• **TASK BRIEF**:
Search the records for the string "llaves". Copy each line where it occurs.

(Stored data)
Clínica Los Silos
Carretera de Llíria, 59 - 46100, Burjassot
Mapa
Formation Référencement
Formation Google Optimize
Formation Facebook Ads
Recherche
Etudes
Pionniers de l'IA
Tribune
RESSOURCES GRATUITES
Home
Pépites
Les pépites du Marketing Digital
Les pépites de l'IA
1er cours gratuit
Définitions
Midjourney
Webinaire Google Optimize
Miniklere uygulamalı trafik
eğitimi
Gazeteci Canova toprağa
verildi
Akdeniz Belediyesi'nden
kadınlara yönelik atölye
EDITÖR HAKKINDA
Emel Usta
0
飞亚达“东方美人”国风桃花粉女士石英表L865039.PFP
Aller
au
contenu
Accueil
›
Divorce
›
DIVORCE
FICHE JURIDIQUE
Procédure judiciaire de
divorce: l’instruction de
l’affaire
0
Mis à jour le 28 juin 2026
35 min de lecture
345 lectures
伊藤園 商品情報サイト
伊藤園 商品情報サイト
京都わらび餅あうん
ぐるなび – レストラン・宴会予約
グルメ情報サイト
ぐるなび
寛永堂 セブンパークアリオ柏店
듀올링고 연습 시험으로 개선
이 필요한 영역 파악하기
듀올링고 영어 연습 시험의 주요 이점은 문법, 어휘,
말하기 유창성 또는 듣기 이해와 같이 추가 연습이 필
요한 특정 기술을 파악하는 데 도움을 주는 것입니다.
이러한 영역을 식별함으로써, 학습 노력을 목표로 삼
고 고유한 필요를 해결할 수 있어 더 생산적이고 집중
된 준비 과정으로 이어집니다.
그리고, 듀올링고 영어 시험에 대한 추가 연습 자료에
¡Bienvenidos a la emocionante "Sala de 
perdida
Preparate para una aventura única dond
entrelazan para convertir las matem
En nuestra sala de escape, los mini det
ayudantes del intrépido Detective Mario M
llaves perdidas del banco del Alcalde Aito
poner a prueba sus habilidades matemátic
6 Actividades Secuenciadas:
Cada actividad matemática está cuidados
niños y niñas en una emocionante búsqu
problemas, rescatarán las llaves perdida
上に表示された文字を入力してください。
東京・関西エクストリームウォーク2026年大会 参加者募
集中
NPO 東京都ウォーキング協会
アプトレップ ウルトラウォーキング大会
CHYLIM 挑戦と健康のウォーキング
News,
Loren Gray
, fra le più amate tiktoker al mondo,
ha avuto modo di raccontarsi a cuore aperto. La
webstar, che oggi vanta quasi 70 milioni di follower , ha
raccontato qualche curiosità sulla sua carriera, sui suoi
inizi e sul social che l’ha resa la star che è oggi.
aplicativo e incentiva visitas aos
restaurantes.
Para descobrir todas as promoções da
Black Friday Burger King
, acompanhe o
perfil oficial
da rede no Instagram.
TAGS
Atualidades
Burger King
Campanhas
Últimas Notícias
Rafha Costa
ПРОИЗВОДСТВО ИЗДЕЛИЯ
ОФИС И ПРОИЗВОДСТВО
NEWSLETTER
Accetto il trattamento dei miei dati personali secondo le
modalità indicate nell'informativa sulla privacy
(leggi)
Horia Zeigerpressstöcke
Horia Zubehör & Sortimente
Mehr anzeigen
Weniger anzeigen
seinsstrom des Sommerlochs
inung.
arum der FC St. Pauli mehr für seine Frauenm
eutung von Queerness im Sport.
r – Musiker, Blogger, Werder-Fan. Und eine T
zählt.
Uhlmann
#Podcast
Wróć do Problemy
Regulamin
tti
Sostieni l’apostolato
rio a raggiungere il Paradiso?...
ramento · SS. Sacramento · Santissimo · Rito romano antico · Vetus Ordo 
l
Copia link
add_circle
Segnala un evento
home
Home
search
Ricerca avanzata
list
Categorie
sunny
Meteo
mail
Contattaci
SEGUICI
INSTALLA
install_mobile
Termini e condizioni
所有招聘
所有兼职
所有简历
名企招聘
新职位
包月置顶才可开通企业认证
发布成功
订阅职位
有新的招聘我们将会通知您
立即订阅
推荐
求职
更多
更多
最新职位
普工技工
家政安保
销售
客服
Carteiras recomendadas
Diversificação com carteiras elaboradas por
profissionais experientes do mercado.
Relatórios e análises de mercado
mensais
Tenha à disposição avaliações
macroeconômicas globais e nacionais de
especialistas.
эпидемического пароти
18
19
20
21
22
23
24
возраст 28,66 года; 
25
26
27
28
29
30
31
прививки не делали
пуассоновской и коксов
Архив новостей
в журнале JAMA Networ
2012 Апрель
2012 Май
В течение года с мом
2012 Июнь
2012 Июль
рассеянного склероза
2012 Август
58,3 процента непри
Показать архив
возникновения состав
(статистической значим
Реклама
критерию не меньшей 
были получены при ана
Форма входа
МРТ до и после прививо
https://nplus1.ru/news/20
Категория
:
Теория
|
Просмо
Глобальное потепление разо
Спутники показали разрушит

• **SOLUTION FOR THIS TASK**:
llaves perdidas del banco del Alcalde Aito
problemas, rescatarán las llaves perdida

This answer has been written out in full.